Pierre Lapin 2 : lièvre des villes et lièvre des champs


Deux ans après le premier volume, Sony Pictures Animation revient en salles cet été avec Pierre Lapin 2, deuxième grand film pour enfants sorti en salles en France depuis le déconfinement après Tom & Jerry. Si le nom de Pierre Lapin est particulièrement connu auprès du jeune public, avant tout par l’intermédiaire du très célèbre conte pour enfants de Beatrix Potter mettant en scène les aventures du petit mammifère, il est toujours assez déroutant de le voir sur grand écran, qui plus est pour la deuxième fois. En effet, voir les aquarelles artisanales et les personnages de l’autrice changés en une franchise jouant à armes égales avec des concurrents comme Disney peut soulever légitimement plus d’inquiétudes que d’enthousiasme : l’industrie cinématographique ne dénaturerait-elle pas un des plus grands noms des contes pour enfants ? Les grands studios n’auraient-ils pas les dents un peu trop longues en donnant vie aux personnages de Beatrix Potter ? Adapter une deuxième fois ce conte pour enfants, serait-ce dévoyer son charme originel, le soumettant aux exigences commerciales de l’exploitation à grande échelle et de l’impitoyable marché du film ? Des questions toutes légitimes, que le film tente de régler à sa manière, mais sans jamais déroger aux codes du film familial – pour le meilleur comme pour le pire.

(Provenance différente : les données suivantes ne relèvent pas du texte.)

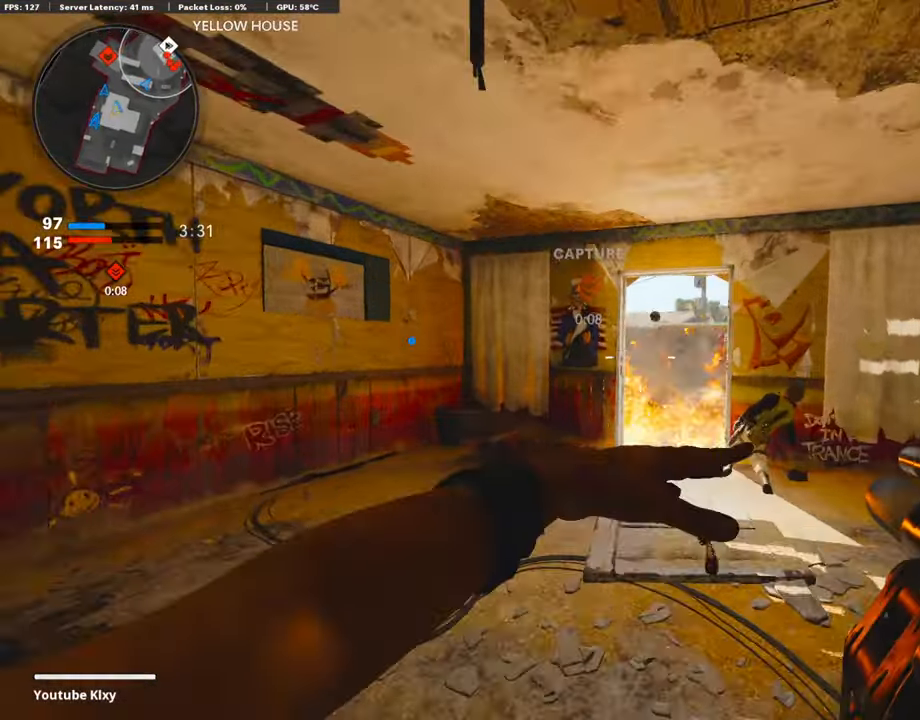
{"buttons": ["L3"], "left_stick": "up", "right_stick": "center", "events": [[253, "L3", "down"], [354, "L3", "up"], [472, "L3", "down"]]}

Après les événements du premier film, Béa se marie avec Thomas McGregor. Si Pierre Lapin, espiègle comme il est, peine toujours à bien s’entendre avec le jeune homme, lui et tous les animaux de la ferme prennent plaisir à vivre ensemble, partageant le potager de la ferme, jouant tous les jours… jusqu’à ce que Béa reçoive l’offre d’un éditeur lui proposant de faire de son conte pour enfants un grand best-seller – quitte à dévoyer le récit de la jeune écrivaine. Alors que le couple et leurs lapins se rendent en ville pour rencontrer le fameux éditeur, Pierre Lapin découvre que dans les faubourgs existent d’autres animaux, auprès desquels ses mauvais tours ne passent pas inaperçus…

Au niveau du récit, le film réussit un travail d’équilibriste : arrivant à jongler équitablement entre les codes narratifs du film familial, l’humour, les scènes d’action et de courses poursuites, et même un ton ironique permettant de nombreuses ruptures du quatrième mur, Pierre Lapin 2 est un film assez ludique, qui joue avec son public et n’en éprouve aucune gêne.

Au niveau de l’animation, le film marche. Le cortège d’animaux qui peuple la maison de Beatrix et de son époux est tout à fait satisfaisant dans la manière dont chaque personnage prend vie : les expressions faciales arrivent à faire la part belle entre le style original des illustrations du livre de Beatrix Potter et un style d’animation hollywoodien plus contemporain. Jamais les animations en 3D ne font tâche dans les décors : l’illusion est totale, et les interactions entre humains et animaux restent assez naturelles – dans la limite des conventions narratives acceptées par le film familial, bien évidemment. Mieux, l’animation ne se contente pas d’intégrer les animaux au décor et à la narration : elle se libère dans des scènes très bien exécutées, comme cette scène de combat à quelques plans de l’ouverture du film, qui lance très bien le film avec une chorégraphie amusante et des répliques tout à fait efficaces. L’animation finit même par « déborder », si bien que les animaux ne sont pas les seuls objets animés du film : en témoignent les deux scènes de cascade du mari de Béa, dans lesquelles son corps est animé pour faire des scènes de chutes spectaculaires et assez comiques. On en attendait pas moins d’un grand studio comme Sony Pictures Animation, mais l’animation est suffisamment réussie pour le noter, et célébrer le travail des animateurs et animatrices qui ont participé à ce film.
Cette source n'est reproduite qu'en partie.